Es ist Angela Merkels erster "eigener" Krieg – und ein Einsatz mit hohem Risiko: Denn die Bundeswehr beteiligt sich damit an einem Unterfangen, das derzeit noch unter keiner klaren Führung steht – und das sich zeitlich nicht eingrenzen lässt. Obwohl sich die Regierung darauf festgelegt hat, sich zunächst auf ein Jahr befristet zu beteiligen, ist eine Verlängerung ebenso wenig ausgeschlossen wie eine Ausweitung. Die Kabinettsvorlage, die für 2016 ein Budget von 134 Millionen Euro vorsieht, erlaubt nämlich eine Erhöhung der Mannstärke. Zudem definiert sie die Einsatzgebiete der 1200 Mann nicht genau – bisher war von bis zu sechs Aufklärungsflugzeugen, einem Kriegsschiff, Tankflugzeugen und Satellitenüberwachung ist die Rede, dies wird nicht konkretisiert.
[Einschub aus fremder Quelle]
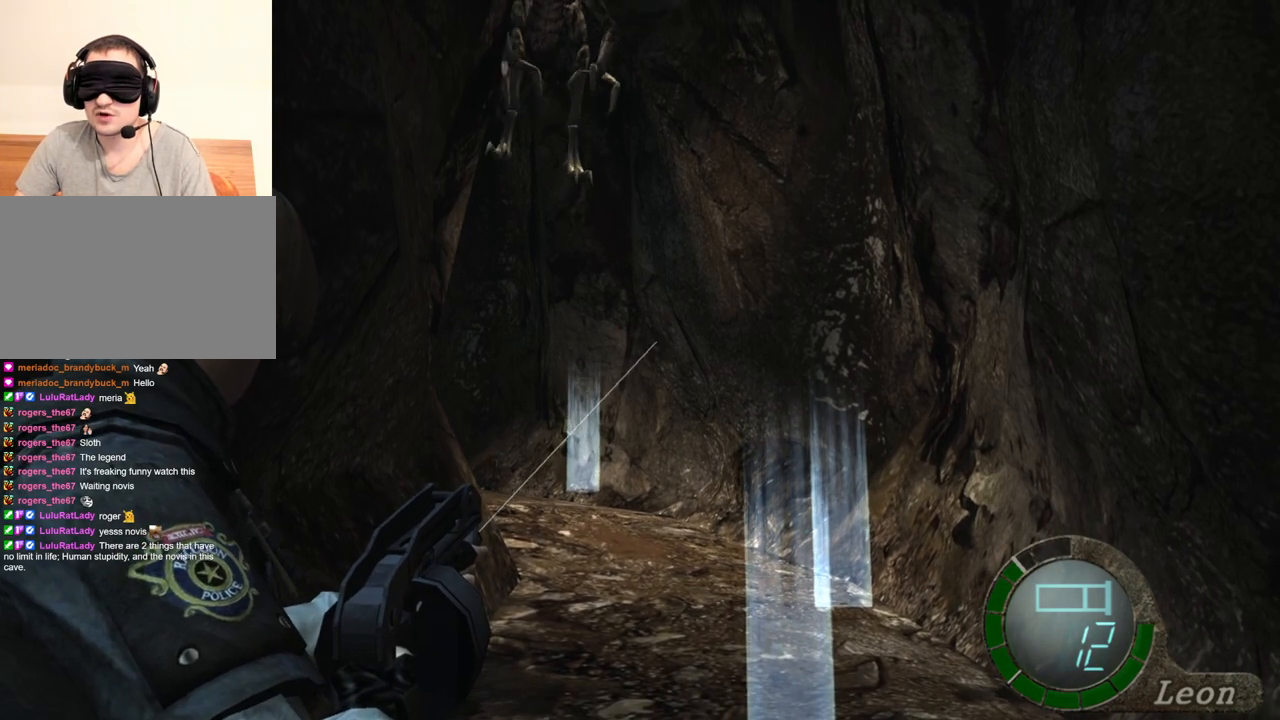
{"keys": ["tab"], "mouse": ["right"], "events": [[500, "tab", "down"]]}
Und als Einsatzregionen werden – anders als bisher kommuniziert – auch der Persische Golf, das Rote Meer sowie angrenzende Seegebiete genannt; dies lässt genügend Raum für Spekulationen.
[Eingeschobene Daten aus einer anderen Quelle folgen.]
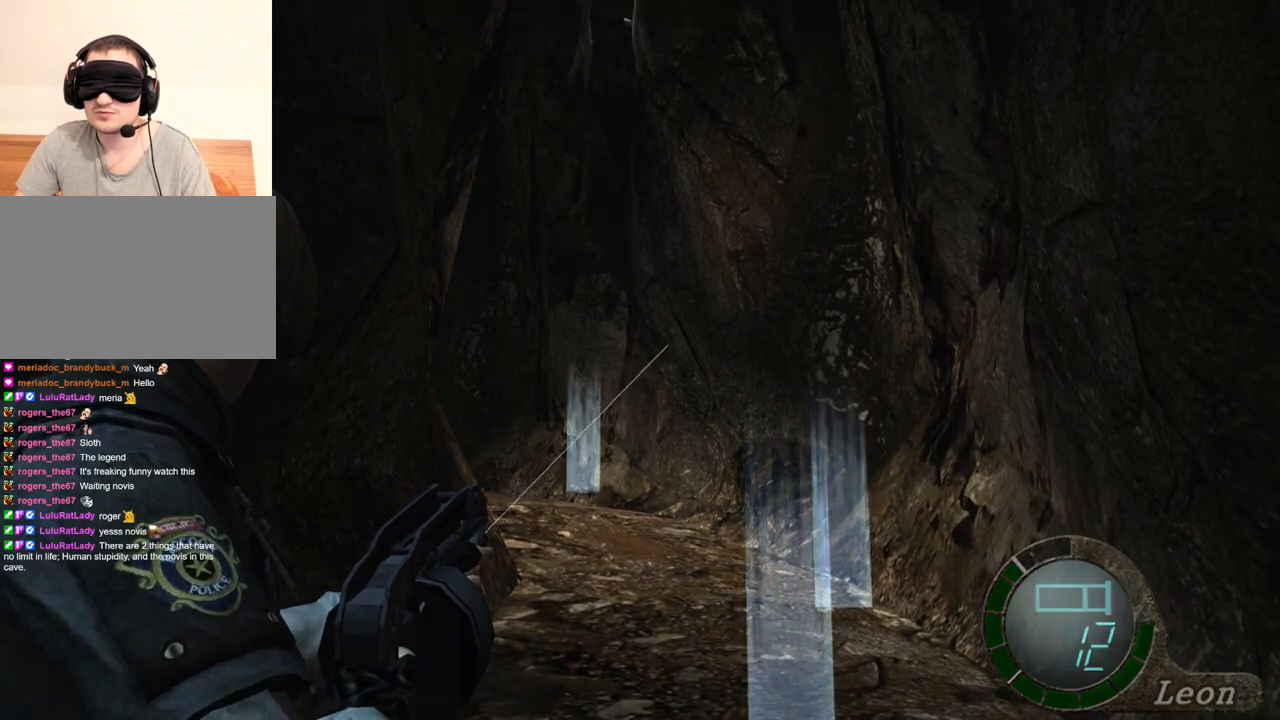
{"keys": [], "mouse": ["right"], "events": [[167, "tab", "up"]]}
Luftangriffe, wie die USA und Frankreich sie fliegen, schließt das Verteidigungsministerium zur Zeit allerdings aus – allerdings wird auch das im Mandatstext nicht ausdrücklich erwähnt. Vielmehr wird der Bundeswehr darin Gewaltanwendung ausdrücklich erlaubt.
Umstrittener Pakt
Auch nicht abgeneigt ist man einer Kooperation mit syrischen Truppen – CDU-Verteidigungsministerin Ursula von der Leyen schloss zwar einen Pakt mit dem syrischen Machthaber Bashar al-Assad aus, jedoch nicht mit dessen Armee. "Es gibt Teile der Truppen in Syrien, die man sehr wohl – wie in dem Beispiel Irak, wo ja erfolgreich die Ausbildung der lokalen Truppen stattgefunden hat – hier auch nehmen kann", sagte sie am Sonntag im ZDF.
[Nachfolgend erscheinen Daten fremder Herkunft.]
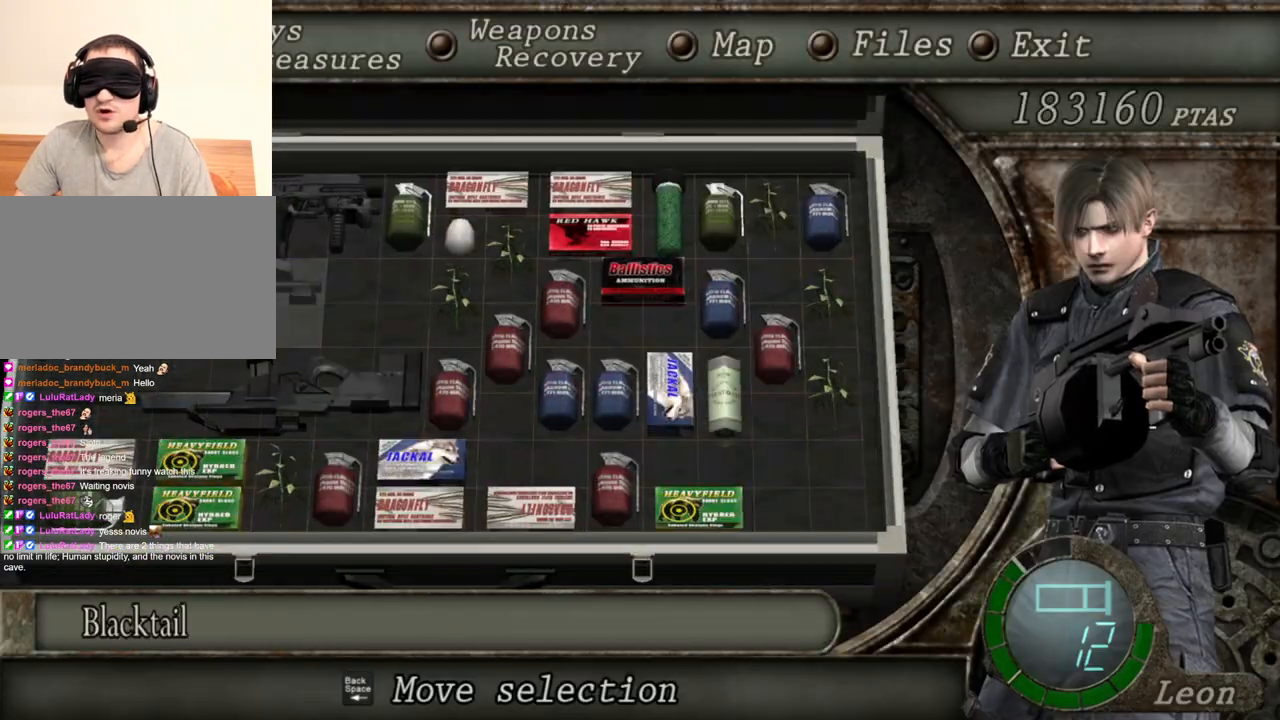
{"keys": [], "mouse": ["right"], "events": []}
In den Regierungsparteien ist diese Kooperations-Idee, die ja auch schon aus Frankreich zu vernehmen war, allerdings umstritten. Während aus der SPD positive Signale kamen, sagte von der Leyens Parteikollege Norbert Röttgen, er könne sich eine solche Kooperation nur "sehr schwer vorstellen", denn Assad und seine Armee hätten schließlich "Hunderttausende auf dem Gewissen". Eine Kooperation mit dem Militär von Staatschef Assad "würde uns die Legitimität nehmen", sagte er.
Unliebsame Erinnerungen
Gerade der Verweis auf den Irak lässt bei vielen Beobachtern die Alarmglocken schrillen – vielen Kritikern mangelt es nämlich an einer Strategie in Syrien. Zu Beginn des Golfkrieges 2003 verweigerte der damalige Kanzler Schröder den USA zwar die Gefolgschaft beim Waffengang, die Konsequenzen des Krieges spürt Deutschland aber ebenso wie der Rest Europas bis heute – Terrorangst inklusive. Es dürfe deshalb nicht der gleiche Fehler gemacht werden wie damals, sagt CDU-Verteidigungsexperte Kiesewetter: Nämlich die Streitkräfte zu entlassen, sodass sie sich selbst überlassen blieben und sich radikalisierten – das habe auch zum Entstehen des IS geführt.
3000 Soldaten im Ausland Derzeit sind mit mehr als 1000 Soldaten die meisten Bundeswehrkräfte in Afghanistan stationiert, etwa 900 sind im Kosovo, 200 weitere sind bei der EUNAFVOR-Mission im Mittelmeer engagiert, die gegen Schleuser vorgeht.
Ausweitung der Missionen Nun soll die Zahl der Kräfte im Ausland auf 5000 aufgestockt werden – 650 Soldaten werden nach Mali geschickt, 150 nach Afghanistan und den Nordirak – dort bildet die Bundeswehr Peschmerga und Jesiden militärisch aus.